### TASK STATEMENT
Only the pictures stay out; every record is to be quoted exactly.

(User interface change data)

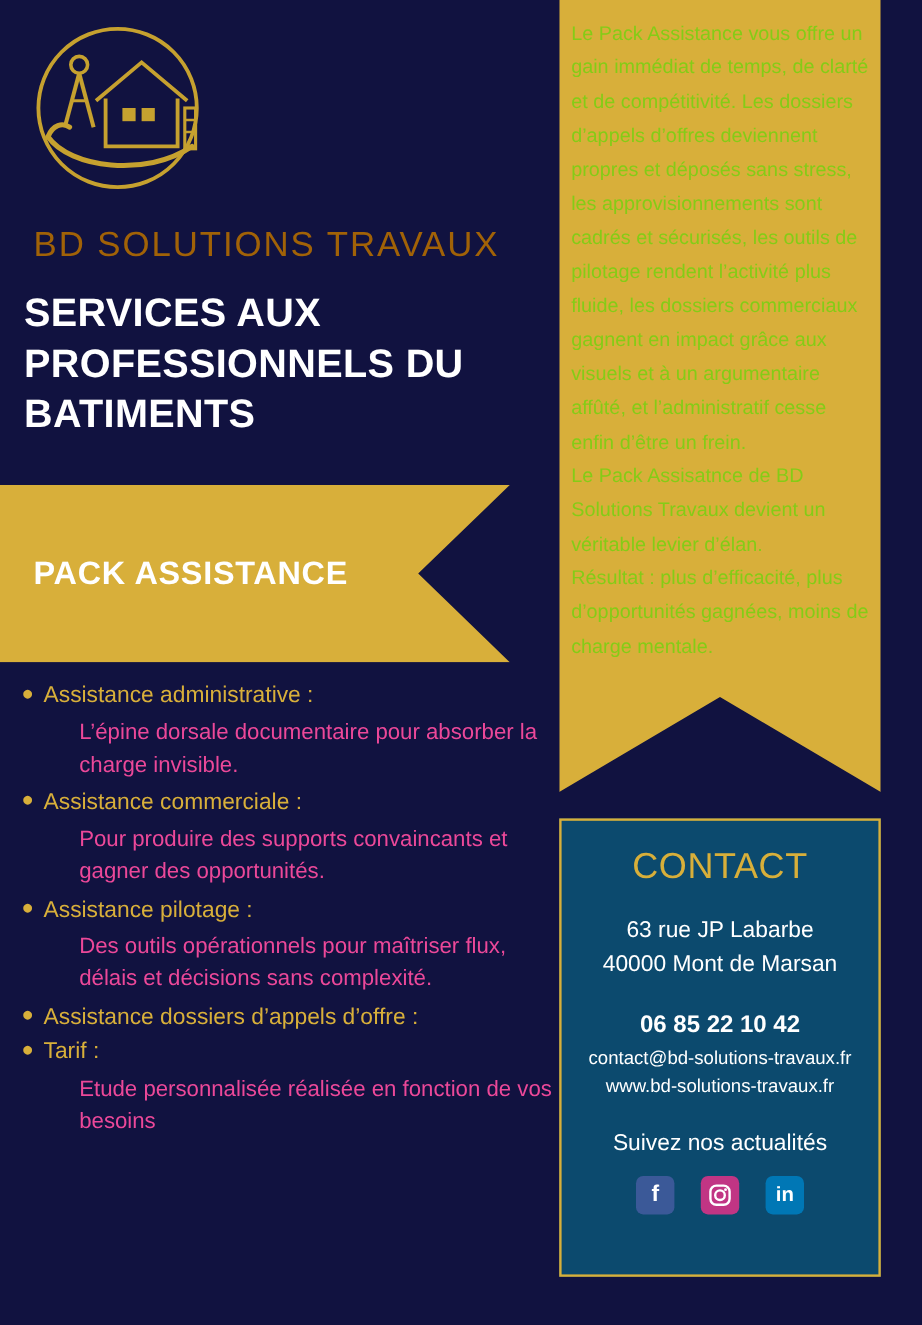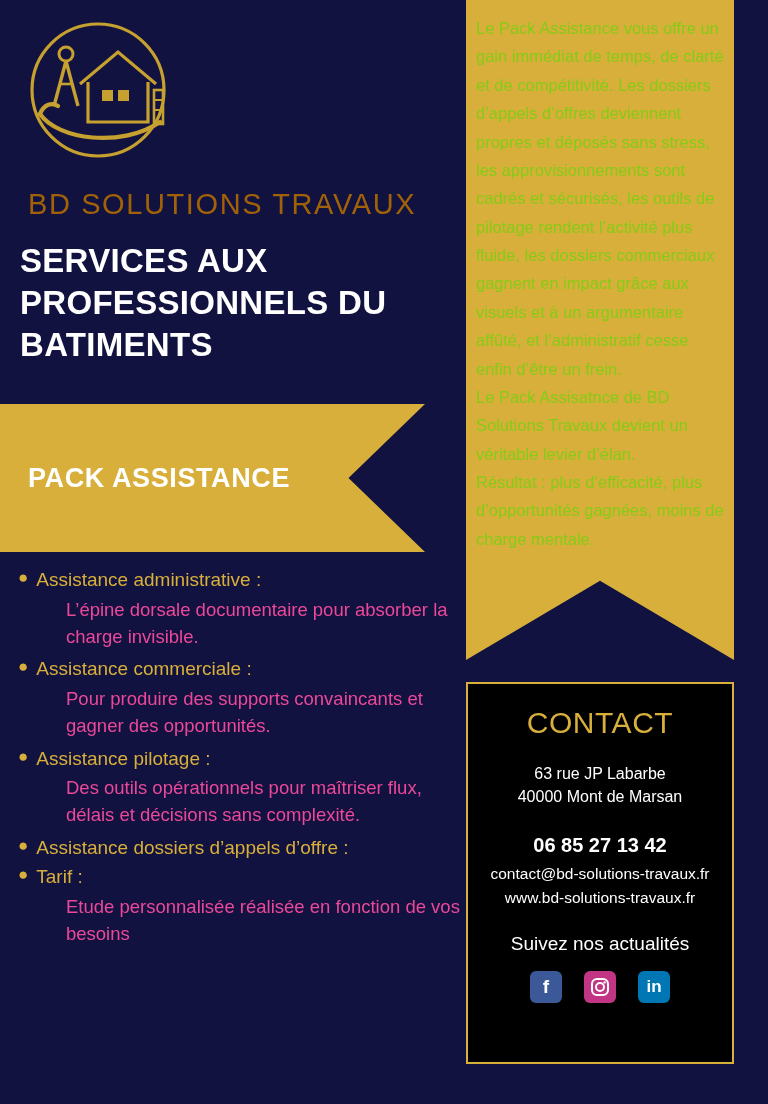--- a/index.html
+++ b/index.html
@@ -123,32 +123,32 @@
   .ribbon-text p { margin-bottom: 0; }
 
   
   .contact-box {
     position: absolute;
     left: 466px;
     top: 682px;
     width: 268px;
     height: 382px;
     border: 2px solid #d8af3a;
-    background: #000000;
+    background: #0c4a6e;
     text-align: center;
     padding-top: 22px;
   }
   .contact-title {
     font-size: 30px;
     color: #d8af3a;
     letter-spacing: 0.5px;
     margin-bottom: 22px;
   }
   .contact-addr {
-    font-size: 16px;
+    font-size: 19px;
     line-height: 1.45;
     color: #ffffff;
     margin-bottom: 26px;
   }
   .contact-phone {
     font-size: 20px;
     font-weight: bold;
     color: #ffffff;
     margin-bottom: 5px;
   }
@@ -262,21 +262,21 @@
   <p>Le Pack Assisatnce de BD Solutions Travaux devient un véritable levier d’élan.</p>
   <p>Résultat : plus d’efficacité, plus d’opportunités gagnées, moins de charge mentale.</p>
 </div>
 
 <div class="contact-box">
   <div class="contact-title">CONTACT</div>
   <div class="contact-addr">
     <div>63 rue JP Labarbe</div>
     <div>40000 Mont de Marsan</div>
   </div>
-  <div class="contact-phone">06 85 27 13 42</div>
+  <div class="contact-phone">06 85 22 10 42</div>
   <div class="contact-email">contact@bd-solutions-travaux.fr</div>
   <div class="contact-web">www.bd-solutions-travaux.fr</div>
   <div class="contact-follow">Suivez nos actualités</div>
   <div class="socials">
     <div class="social social-fb">
       <span>f</span>
     </div>
     <div class="social social-ig">
       <svg width="20" height="20" viewBox="0 0 20 20">
         <rect x="2" y="2" width="16" height="16" rx="5" fill="none" stroke="#ffffff" stroke-width="2"></rect>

### ANSWER AREA
--- a/index.html
+++ b/index.html
@@ -123,32 +123,32 @@
   .ribbon-text p { margin-bottom: 0; }
 
   
   .contact-box {
     position: absolute;
     left: 466px;
     top: 682px;
     width: 268px;
     height: 382px;
     border: 2px solid #d8af3a;
-    background: #000000;
+    background: #0c4a6e;
     text-align: center;
     padding-top: 22px;
   }
   .contact-title {
     font-size: 30px;
     color: #d8af3a;
     letter-spacing: 0.5px;
     margin-bottom: 22px;
   }
   .contact-addr {
-    font-size: 16px;
+    font-size: 19px;
     line-height: 1.45;
     color: #ffffff;
     margin-bottom: 26px;
   }
   .contact-phone {
     font-size: 20px;
     font-weight: bold;
     color: #ffffff;
     margin-bottom: 5px;
   }
@@ -262,21 +262,21 @@
   <p>Le Pack Assisatnce de BD Solutions Travaux devient un véritable levier d’élan.</p>
   <p>Résultat : plus d’efficacité, plus d’opportunités gagnées, moins de charge mentale.</p>
 </div>
 
 <div class="contact-box">
   <div class="contact-title">CONTACT</div>
   <div class="contact-addr">
     <div>63 rue JP Labarbe</div>
     <div>40000 Mont de Marsan</div>
   </div>
-  <div class="contact-phone">06 85 27 13 42</div>
+  <div class="contact-phone">06 85 22 10 42</div>
   <div class="contact-email">contact@bd-solutions-travaux.fr</div>
   <div class="contact-web">www.bd-solutions-travaux.fr</div>
   <div class="contact-follow">Suivez nos actualités</div>
   <div class="socials">
     <div class="social social-fb">
       <span>f</span>
     </div>
     <div class="social social-ig">
       <svg width="20" height="20" viewBox="0 0 20 20">
         <rect x="2" y="2" width="16" height="16" rx="5" fill="none" stroke="#ffffff" stroke-width="2"></rect>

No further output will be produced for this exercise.